Global markets rode a wave of optimism in May, with positive data calming fears of overheating in the US economy. This boosted investor confidence in other regions, leading to strong performance for riskier assets. Global equities rose over 2.5% for the month, while global bonds also performed well, though gains were slightly dampened by a strengthening pound. Markets still anticipate rate cuts later this year, but the timing may differ between the US, UK, and Europe.
US equities enjoyed a stellar May, particularly tech stocks. NVIDIA, a leading AI chip designer, surged over 9% after exceeding expectations with its first-quarter earnings report. This impressive showing, featuring a 262% revenue increase and a planned stock split, highlighted the company's financial strength and contribution to US large-cap earnings.
The UK market recovered well following a brief recession in late 2023. The first quarter of 2024 saw a 0.6% GDP growth, and financial markets remained calm despite the announcement of an early general election in July. While the election could bring a new political landscape, drastic fiscal changes are unlikely due to limited budgetary room for any party in power.

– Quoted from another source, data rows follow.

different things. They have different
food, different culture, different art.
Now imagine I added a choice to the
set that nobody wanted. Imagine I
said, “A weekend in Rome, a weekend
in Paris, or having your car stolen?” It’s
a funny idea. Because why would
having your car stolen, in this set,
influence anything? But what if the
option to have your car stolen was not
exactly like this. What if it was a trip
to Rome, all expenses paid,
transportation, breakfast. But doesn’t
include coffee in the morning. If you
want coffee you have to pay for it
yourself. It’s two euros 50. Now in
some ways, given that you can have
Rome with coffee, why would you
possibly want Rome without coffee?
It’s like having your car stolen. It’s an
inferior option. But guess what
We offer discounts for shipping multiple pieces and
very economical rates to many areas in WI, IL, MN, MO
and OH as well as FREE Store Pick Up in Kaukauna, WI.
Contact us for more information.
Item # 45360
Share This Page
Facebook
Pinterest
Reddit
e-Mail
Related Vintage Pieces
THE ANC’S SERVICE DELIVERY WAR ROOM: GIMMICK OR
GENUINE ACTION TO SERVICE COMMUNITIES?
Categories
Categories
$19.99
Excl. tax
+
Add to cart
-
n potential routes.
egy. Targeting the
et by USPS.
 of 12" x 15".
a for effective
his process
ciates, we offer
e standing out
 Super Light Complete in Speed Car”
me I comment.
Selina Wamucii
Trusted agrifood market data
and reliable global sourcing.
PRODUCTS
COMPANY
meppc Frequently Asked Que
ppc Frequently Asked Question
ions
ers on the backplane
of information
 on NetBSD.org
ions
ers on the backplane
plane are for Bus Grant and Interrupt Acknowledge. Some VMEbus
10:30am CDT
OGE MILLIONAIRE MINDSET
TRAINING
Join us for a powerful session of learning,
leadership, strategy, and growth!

Market-wise, the tech-heavy Nasdaq Composite continued its dominance with a 2.4% rise (14.5% year-to-date) and a new intraday high. Large-cap stocks also performed well, reaching record highs and rising 1.4% (12.8% year-to-date). However, small-cap stocks lagged behind with a -2.1% decline (0.6% year-to-date). Growth stocks significantly outperformed value stocks, with the growth index rallying by 2.7% (16.1% year-to-date) compared to a -0.8% decline (6.8% year-to-date) for the value index.
European markets gained momentum after the ECB's first interest rate cut in five years. The MSCI Europe ex UK Index increased by 1.6% (11.7% year-to-date). The euro remained stable against the dollar, closing the week at 1.08 USD for 1 EUR.
The UK market saw muted performance, with large caps ending slightly down at -0.2% (8.8% year-to-date) and mid-caps declining by -0.8% (6.0% year-to-date). The pound held its ground against the dollar, closing at 1.27 USD for 1 GBP.
Japanese markets were mixed. Large-cap stocks fell -0.6% (17.7% year-to-date) and small-caps dropped -1.0% (10.2% year-to-date). A modest yen rally to 156.8 JPY per dollar (up from 157.3 JPY) posed challenges for exporters. However, positive data and a rise in household spending offered some optimism.